# Riving knife or blade guard lock...



## lilredweldingrod (Nov 23, 2009)

I just learned something new about my new Grizzly G0690 table saw. I am assuming that other manufacturers use the same locking system or very similar.










The bracket with two screws at the base of the riving knife has a spring loaded pin to lock the riving knife in place. This pin has a round top with two sides ground flat to pop down into a slot. This will turn to the left to hold the pin out for changing from the riving knife to the splitter/blade guard. I never thought to check to see if it seated. I know now. lol If your saw has a similar setup be sure to seat the pin ALL the way in.

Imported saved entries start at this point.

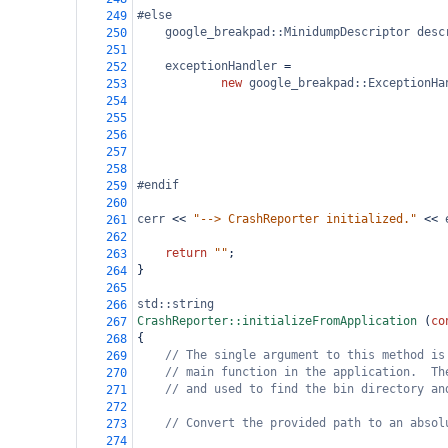
#else
249
google_breakpad::MinidumpDescriptor
desc
250
251
exceptionHandler
=
252
new
google_breakpad::ExceptionHa
253
254
255
256
257
258
#endif
259
260
cerr
<<
"--> CrashReporter initialized."
<<
261
262
return
""
;
263
}
264
265
std::string
266
CrashReporter::initializeFromApplication
 (
co
267
{
268
// The single argument to this method is
269
// main function in the application.  Th
270
// and used to find the bin directory an
271
272
// Convert the provided path to an absol
273
274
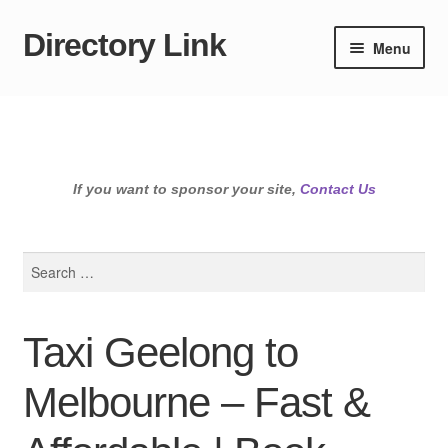
Directory Link
Skip
Skip
Menu
to
to
navigation
content
If you want to sponsor your site,
Contact Us
Search
for:
Taxi Geelong to
Melbourne – Fast &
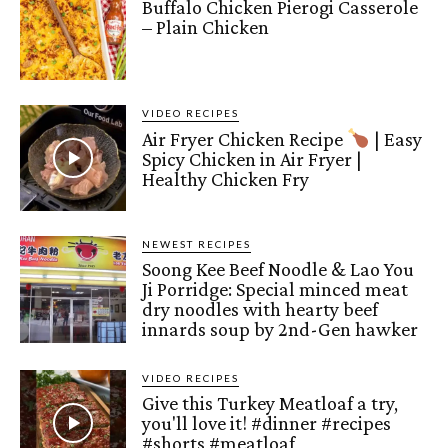
Buffalo Chicken Pierogi Casserole
– Plain Chicken
VIDEO RECIPES
Air Fryer Chicken Recipe
| Easy
Spicy Chicken in Air Fryer |
Healthy Chicken Fry
NEWEST RECIPES
Soong Kee Beef Noodle & Lao You
Ji Porridge: Special minced meat
dry noodles with hearty beef
innards soup by 2nd-Gen hawker
VIDEO RECIPES
Give this Turkey Meatloaf a try,
you'll love it! #dinner #recipes
#shorts #meatloaf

It is conceivable that the blade could come in contact with either and create the ultimate kickback. Metal is much more likely to cut than bruise as wood usually does.


----------



## SnowyRiver (Nov 14, 2008)

I dont think I have seen that kind of arrangement, but you have brought up a good point. Thanks for sharing.


----------



## JoeLyddon (Apr 22, 2007)

I would go for the Riving Knife…


----------



## hawke777 (Mar 1, 2010)

I've been noticing pins on products like the new Bosch table saw and the newer Ridgid model for the riving knives. You can crank down the securing bolt, but if the pins aren't set, the knife isn't lined up correctly. Always a good thing to check, so thanks for pointing it out.


----------